Monday, Feb. 02, 1948

Bluebeard & the Bourgeoisie

"Bourgeois of the world, unite!" This seemed destined to be the newest battle cry of the Communist Party, whose self-imposed historic mission is the destruction of the bourgeoisie. The "Peace Front" recently launched in Italy (see below) aims to entice not only the proletariat, but white-collar workers," small businessmen and anyone else gullible enough to fall for Communism's pseudo-democratic propaganda. In Paris, France's No. 2 Communist Jacques Duclos last week wooed the matronly middle class like a Red Bluebeard.

In the Salle Wagram, a marble and plush dance hall which also serves as a boxing arena, some 3,000 small shopkeepers, bakers, butchers and barbers, well-larded with party members, were assembled. Duclos, a plump parrot of a man, was on his best behavior, addressing them as "mesdames et messieurs," instead of "comrades." He shrewdly bracketed "Le Plan Marshall" with something his audience hated--"Le Plan Mayer," Finance Minister Rene Mayer's anti-inflation plan, which levies steep taxes on business and industry.

Cried Duclos: "By these two plans all of you--small businessmen, small industrialists and tradespeople--will be thrown into the jaws of international big business.
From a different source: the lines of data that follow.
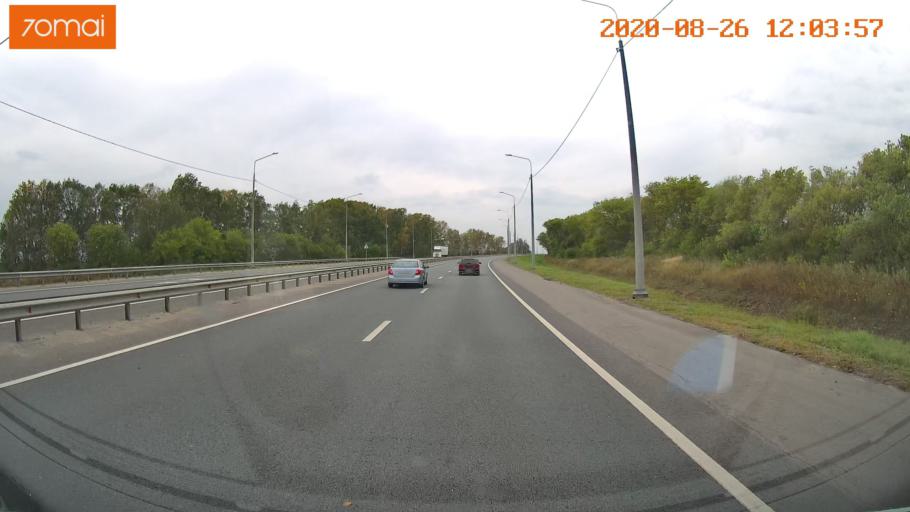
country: RU
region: Rjazan
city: Kiritsy
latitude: 54.3047
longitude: 40.1969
It is you, the little people, who are going to be bled white with-new taxes. . . . The bigger you are the less you pay. . . . But we, the Communist Party, will defend you and stand by you.

"The United States Government is offering us a gift of 280 million dollars. Beware of this gift . . . 280 million dollars worth of merchandise will be dumped on France. Certain branches of our industry will have to die . . . America will start meddling in our business. . . . Hundreds of thousands of tradesmen and shopkeepers will end miserably in bankruptcy. . . . It is not the Communist Party that wants to expropriate you--it is the Rothschilds, the Morgans, the Du Fonts. We, the Communists, have always respected private property and savings. . . . The Communist Party stands by the people of France in their fight against the American millionaires!"

Duclos finished to thunderous applause. The audience sang the Marseillaise instead of the Internationale (which is de rigueur at more conventional Communist meetings). Then the petits bourgeois filed out in orderly fashion. At the door, they received leaflets urging them to join the Communist Party. The Reds tried to tell them that they had nothing to lose but their taxes; most French bourgeois knew that they had nothing to win but their chains.